16 fev Viva a democracia, por Rute Rossato
Artigo de autoria da diretora do Departamento de Comunicação Social, Rute dos Santos Rossato,
publicado na Coluna da AJURIS no jornal O Sul dessa segunda-feira (16/2).
Desde junho de 2013, temos visto alguns manifestantes de extrema direita pedindo a volta da ditadura militar. Os gritos de ordem surgiram em forma de protesto de grupos minoritários, espécie de caricatura daquelas manifestações do início dos anos sessenta, em que alguns entoavam cânticos religiosos, com seus rosários e bíblias nas mãos e outros faziam discursos inflamados em defesa da família, pátria e propriedade.
O medo do comunismo foi a motivação para a maioria dos homens e mulheres simples que participavam da marcha. Cristãos e tementes a Deus acreditavam que a ameaça vermelha somente poderia ser contida pelo pulso firme dos militares.
Nesse contexto, teve início o período mais triste da nossa História. O presidente eleito democraticamente foi destituído e o país passou a ser governado pelos militares, que tomaram gosto pelo Poder. O que era provisório passou a ser permanente e aos poucos foi se estabelecendo um regime de exceção inspirado nos mais cruentos regimes ditatoriais. O Congresso Nacional foi fechado; as universidades esvaziadas; a imprensa amordaçada; intelectuais, artistas, estudantes e jornalistas desapareceram, foram presos, torturados, mortos ou exilados. Ainda hoje, não se sabe o paradeiro de muitos desaparecidos, apesar do exaustivo trabalho da Comissão da Verdade. Qualquer manifestação contrária ao governo era duramente reprimida. A censura era exercida com mãos de ferro na seara da cultura, produção intelectual e jornalismo. Em contrapartida, a propaganda oficial mostrava um país em franco desenvolvimento, com suas obras monumentais, inúteis e superfaturadas, como a transamazônica. Foi nesse período que algumas empreiteiras envolvidas na operação Lava-Jato se desenvolveram. Mas a corrupção verde-oliva, obviamente, não poderia ser investigada e nem noticiada, já que não havia imprensa livre e instituições independentes. Enquanto a dívida externa do Brasil triplicava, as crianças cantavam na escola “Esse é um país que vai pra frente”, cânticos que abafavam os gritos de pavor que ecoavam dos porões da ditadura.
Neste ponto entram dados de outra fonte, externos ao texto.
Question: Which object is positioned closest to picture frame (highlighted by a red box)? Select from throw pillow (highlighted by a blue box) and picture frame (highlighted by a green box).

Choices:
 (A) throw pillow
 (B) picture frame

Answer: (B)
A história já é bem conhecida de todos. Por isso, surpreende que ainda hoje algumas pessoas clamem pela volta da ditadura, sob o pretexto de dar fim à corrupção. É compreensível que o cidadão comum, que trabalha e vive dentro da legalidade, fique estarrecido e indignado com as notícias recentes sobre a corrupção praticada de longa data na Petrobrás, mas nada justifica o retrocesso. É preciso compreender que a abertura democrática foi conquistada a duras penas. Muito se lutou pela anistia e redemocratização do país, e não foram poucos os brasileiros que perderam a vida porque queriam construir um país mais livre e igualitário para todos, até para que as minorias possam se expressar livremente, mesmo que seja pedindo o retorno da ditadura.
A solução para a crise requer o fortalecimento das instituições e não a sua supressão. A democracia não é uma obra perfeita e acabada. Ela deve ser construída todos os dias. Precisamos estar atentos e vigilantes para que esse passado de barbárie não retorne nunca mais.